Агриппина целыми днями пропадала в городке — она поденно нанималась стирать белье, мыла полы; успевала работать и в своем огороде; мы с Надей всегда помогали ей. Характер у Агриппины был неровный. «У меня нрав отрывистый, — говорила она о себе, — моя бабушка сербиянкой была!»

Работаем мы иногда с ней на огороде, и вдруг она станет среди грядок и говорит: «Судом-агамора! (Что, как я потом узнал, означало Содом и Гоморра.) Маета мне с этими грядами!.. Надька, Митька! Шабаш! Блажен день воскресный!» (Хоть это было и в будний день.)

Она мыла руки в копанке, вытирала их о подол и шла в дом. Там она раскупоривала бутылку горькой, ставила на стол миску с капустой. Нам с Надей, как не потребляющим вина, давалось по блюдцу варенья. Затем она посылала Надю за какой-нибудь соседкой. Чаще других приходила к ней Зинаидка, отставная монашка. Жила она через дом и промышляла стежкой ватных одеял, а также чтением и толкованием божественных книг, — их было у нее много. Еще она тайком гадала по «Белой книге», — это была книга для слепых, где вместо букв виднелись какие-то бугорки и ямки; по ним Зинаидка водила пальцем и предсказывала судьбу. На монашку Зинаидка совсем не походила, — это была остроглазая, не старая еще женщина, носила она модные тогда короткие узкие юбки, и пахло от нее помадой. О себе она говорила, что выгнали ее из монастыря «за мужские грехи», и добавляла: «Я, сестры мои, на семи сковородах жарена, я, кроме Бога, никого на свете не боюсь!» Агриппина подсмеивалась над Зинаидкой, но была с ней дружна и считала ее умной. После того как умер муж, Агриппина находила утешение в разных библейских историях, которые читала ей отставная монашка. Надя рассказала мне, что Агриппина вначале не хотела идти в ликбез, но потом пошла туда по совету Зинаидки — чтоб выучиться грамоте и самой читать священные книги.

Зинаидка любила дразнить Надю. Выпив рюмку, она строгим голосом обращалась к ней:

— Ну, пионерка, сестра моя во Христе, не нашла еще ухажера?

— Оставьте вы меня в покое, — отвечала Надя, сердито покраснев и уткнувшись в блюдце с вареньем.
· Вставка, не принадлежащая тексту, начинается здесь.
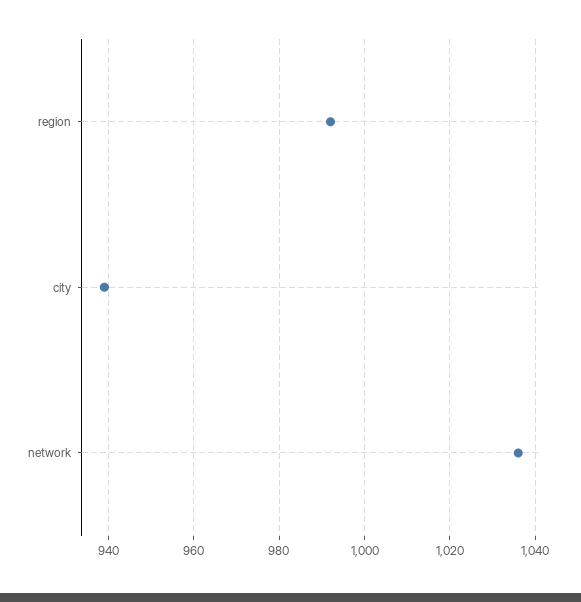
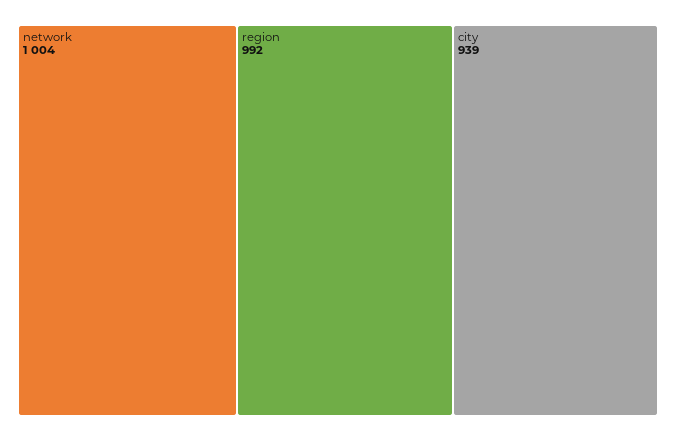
network: 1035 -> 1004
— Я-то тебя, голубка, оставлю, да Бог-то не оставит, он к тебе скоро ангела приставит, — нараспев говорила Зинаидка, заливисто смеясь своей шутке. — Ты какого ангела хочешь — блондинистого или брюнетистого? А может, рыжего — под масть? — Потом, обращаясь к Агриппине, добавляла: — Эх, вырастет девка — от женихов отбою не будет! Мужчины таких любят, в рыжих бес сидит.

— Отвяжись ты от девчонки, блудня пресвятая! — говорила ей Агриппина. — А вы, ребята, брысь отсюда! На огород ступайте!
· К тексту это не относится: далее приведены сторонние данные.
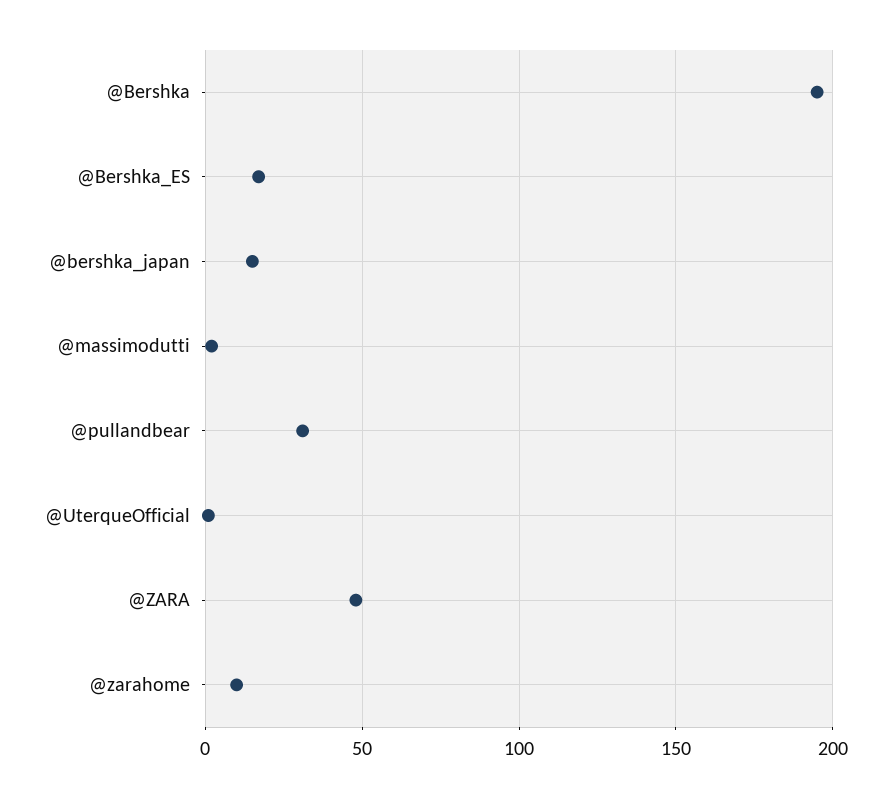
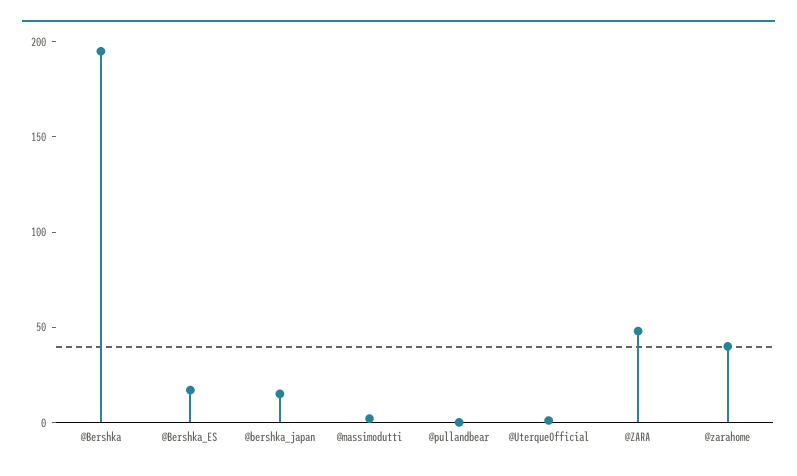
@pullandbear: 30 -> 0
@zarahome: 10 -> 40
Мы с блюдцами удалялись на огород и садились на скамейку у копанки.

— Эта Зинаидка вредный человек, — начинала разговор Надя, беря ложечкой варенье. — Она сама-то в бога не верит, а другим пропаганду разводит. Только я вот что придумала: как мама немножко читать научится, я сразу же ей книгу одну подсуну. Там про то, как все на свете устроено, как человек от обезьяны произошел, — я уже с учительницей нашей говорила об этом. Только надо успеть ей в самый раз эту книгу подсунуть, чтоб Зинаидка ей про святых раньше не всучила.
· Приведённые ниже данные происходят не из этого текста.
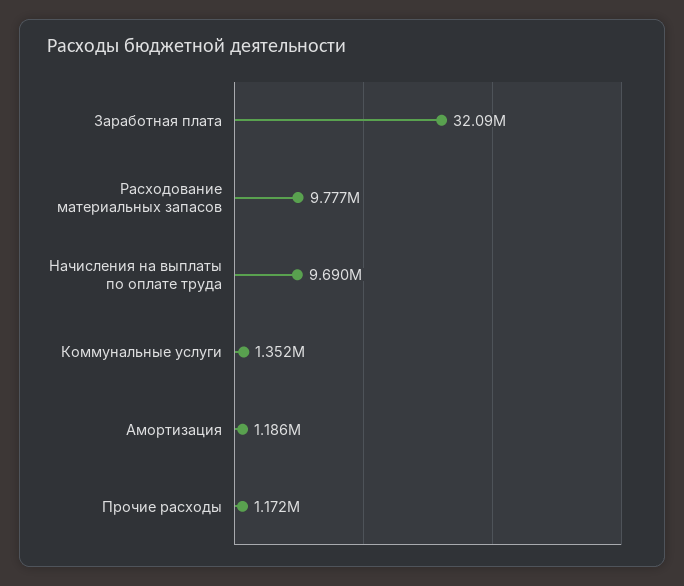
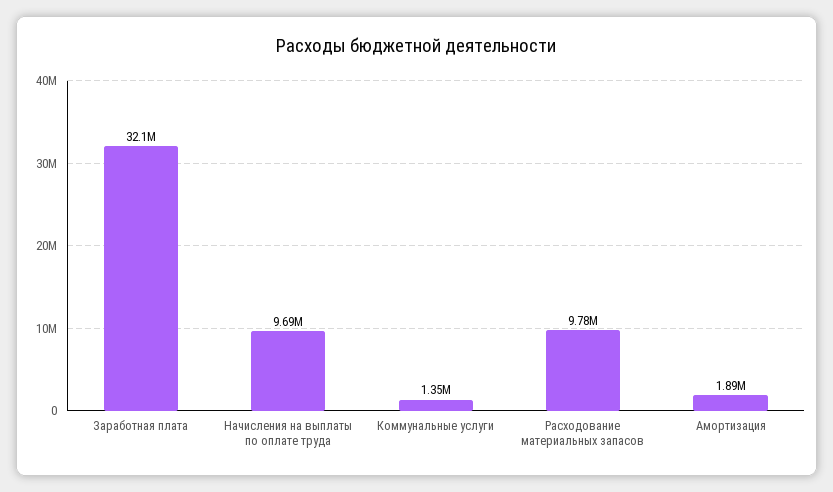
Амортизация: 1186000 -> 1890000
Прочие расходы: 1172000 -> none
Хоть Надя была одних лет со мной, но я чувствовал, что она начитаннее и умнее меня. Правда, я объездил много городов, но ума это мне не прибавило: в городах я помнил только вокзалы. В Харькове был красивый вокзал, и там меня какой-то дяденька накормил борщом; в Киеве тоже был красивый вокзал, но там меня побили: думали, что я хочу украсть чемодан; в Одессе вокзал был так себе, но там моряки накормили меня и еще дали два куска сахару; кроме того, в Одессе было море, это я сам видел. А пока я бродяжничал, эта девчонка тихо жила в этом тихом городке и набиралась ума-разума. И удивляло меня не то, что она умнее меня, а то, что она этим не задается.

— Ты уже съел свое варенье, — прерывала она мои размышления. — Как ты быстро.

— Солить его, что ли! — отвечал я.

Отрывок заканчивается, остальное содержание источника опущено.